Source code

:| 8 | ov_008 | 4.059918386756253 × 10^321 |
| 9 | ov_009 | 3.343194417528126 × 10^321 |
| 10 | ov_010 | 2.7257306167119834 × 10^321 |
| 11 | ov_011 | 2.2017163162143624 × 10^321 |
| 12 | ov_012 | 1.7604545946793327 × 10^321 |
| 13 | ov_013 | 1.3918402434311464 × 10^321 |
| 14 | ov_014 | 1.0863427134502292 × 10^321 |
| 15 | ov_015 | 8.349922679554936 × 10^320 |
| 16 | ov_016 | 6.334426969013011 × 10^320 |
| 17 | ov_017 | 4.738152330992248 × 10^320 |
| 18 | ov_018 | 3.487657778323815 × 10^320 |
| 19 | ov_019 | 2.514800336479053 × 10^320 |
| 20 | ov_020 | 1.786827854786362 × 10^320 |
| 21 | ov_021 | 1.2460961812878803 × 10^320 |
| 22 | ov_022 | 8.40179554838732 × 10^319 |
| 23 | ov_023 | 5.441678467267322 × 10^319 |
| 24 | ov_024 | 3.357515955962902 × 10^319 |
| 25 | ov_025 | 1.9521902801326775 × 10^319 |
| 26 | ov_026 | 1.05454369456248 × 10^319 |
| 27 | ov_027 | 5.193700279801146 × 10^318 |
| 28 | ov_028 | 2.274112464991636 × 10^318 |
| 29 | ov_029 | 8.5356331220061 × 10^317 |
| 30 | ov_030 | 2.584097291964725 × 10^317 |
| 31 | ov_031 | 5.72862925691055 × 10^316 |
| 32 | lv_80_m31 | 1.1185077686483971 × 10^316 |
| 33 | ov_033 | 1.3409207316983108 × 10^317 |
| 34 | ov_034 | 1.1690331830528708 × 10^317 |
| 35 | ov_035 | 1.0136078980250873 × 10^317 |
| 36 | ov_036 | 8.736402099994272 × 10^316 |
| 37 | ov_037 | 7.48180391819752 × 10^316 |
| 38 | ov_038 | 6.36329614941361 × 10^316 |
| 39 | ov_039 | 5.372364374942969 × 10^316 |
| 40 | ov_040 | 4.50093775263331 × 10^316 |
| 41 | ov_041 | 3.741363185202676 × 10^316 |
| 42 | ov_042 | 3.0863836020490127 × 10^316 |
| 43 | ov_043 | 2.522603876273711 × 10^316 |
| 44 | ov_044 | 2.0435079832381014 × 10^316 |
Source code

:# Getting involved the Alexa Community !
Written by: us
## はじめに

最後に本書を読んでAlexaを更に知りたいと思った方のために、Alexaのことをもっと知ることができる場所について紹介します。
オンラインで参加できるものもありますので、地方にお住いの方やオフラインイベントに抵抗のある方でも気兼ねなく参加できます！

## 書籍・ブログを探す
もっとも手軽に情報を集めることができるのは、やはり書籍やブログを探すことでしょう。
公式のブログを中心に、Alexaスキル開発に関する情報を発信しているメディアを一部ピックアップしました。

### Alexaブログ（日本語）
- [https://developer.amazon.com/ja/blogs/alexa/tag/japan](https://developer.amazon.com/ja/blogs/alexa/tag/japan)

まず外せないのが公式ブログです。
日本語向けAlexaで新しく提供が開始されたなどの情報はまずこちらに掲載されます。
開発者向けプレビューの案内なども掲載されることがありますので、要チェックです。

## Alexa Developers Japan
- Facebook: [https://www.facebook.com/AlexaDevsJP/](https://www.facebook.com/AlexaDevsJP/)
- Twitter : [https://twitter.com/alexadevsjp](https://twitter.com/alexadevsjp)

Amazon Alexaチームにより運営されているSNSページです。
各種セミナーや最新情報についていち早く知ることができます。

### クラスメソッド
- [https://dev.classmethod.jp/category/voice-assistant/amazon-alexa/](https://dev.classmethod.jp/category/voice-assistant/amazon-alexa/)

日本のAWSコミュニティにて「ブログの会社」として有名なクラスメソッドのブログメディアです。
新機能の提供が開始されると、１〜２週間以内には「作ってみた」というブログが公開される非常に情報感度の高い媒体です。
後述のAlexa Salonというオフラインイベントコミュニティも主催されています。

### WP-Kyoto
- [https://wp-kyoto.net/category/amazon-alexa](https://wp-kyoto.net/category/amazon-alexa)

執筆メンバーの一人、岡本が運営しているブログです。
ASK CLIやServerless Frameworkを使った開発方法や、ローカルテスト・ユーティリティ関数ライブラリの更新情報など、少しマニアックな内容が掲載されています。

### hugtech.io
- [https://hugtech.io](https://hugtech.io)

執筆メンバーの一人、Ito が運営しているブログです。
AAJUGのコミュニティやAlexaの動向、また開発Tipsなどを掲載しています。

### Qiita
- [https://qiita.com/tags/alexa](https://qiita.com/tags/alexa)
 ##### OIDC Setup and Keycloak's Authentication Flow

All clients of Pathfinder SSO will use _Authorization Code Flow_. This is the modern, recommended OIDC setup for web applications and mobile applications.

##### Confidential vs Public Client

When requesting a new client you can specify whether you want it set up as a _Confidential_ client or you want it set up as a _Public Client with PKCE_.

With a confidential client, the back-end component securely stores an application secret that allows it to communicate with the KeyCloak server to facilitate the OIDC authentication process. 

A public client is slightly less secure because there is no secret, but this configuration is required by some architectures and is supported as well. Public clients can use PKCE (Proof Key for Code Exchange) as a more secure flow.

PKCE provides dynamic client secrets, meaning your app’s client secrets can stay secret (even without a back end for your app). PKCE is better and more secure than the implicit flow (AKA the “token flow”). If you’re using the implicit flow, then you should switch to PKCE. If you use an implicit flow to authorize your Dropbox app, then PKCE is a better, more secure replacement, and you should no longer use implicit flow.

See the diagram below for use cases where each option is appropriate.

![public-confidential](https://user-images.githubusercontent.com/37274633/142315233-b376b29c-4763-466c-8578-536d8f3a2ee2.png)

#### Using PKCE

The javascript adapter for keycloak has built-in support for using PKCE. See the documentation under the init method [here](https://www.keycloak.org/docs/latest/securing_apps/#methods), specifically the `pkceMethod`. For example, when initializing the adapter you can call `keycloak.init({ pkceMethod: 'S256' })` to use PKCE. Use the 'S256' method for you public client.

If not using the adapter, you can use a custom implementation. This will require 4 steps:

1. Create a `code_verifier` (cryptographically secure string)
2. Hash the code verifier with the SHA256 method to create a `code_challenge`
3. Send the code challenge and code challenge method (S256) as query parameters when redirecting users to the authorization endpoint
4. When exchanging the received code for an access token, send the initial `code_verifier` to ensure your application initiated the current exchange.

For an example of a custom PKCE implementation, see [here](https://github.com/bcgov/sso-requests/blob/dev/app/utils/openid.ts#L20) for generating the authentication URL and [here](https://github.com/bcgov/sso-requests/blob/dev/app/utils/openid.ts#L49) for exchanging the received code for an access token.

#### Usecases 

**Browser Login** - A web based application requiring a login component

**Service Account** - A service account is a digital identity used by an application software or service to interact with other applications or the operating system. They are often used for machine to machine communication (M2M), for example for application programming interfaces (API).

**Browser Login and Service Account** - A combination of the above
+ + + +
Return a copy of each line in the entries that contains "Login".

**Browser Login** - A web based application requiring a login component
**Browser Login and Service Account** - A combination of the above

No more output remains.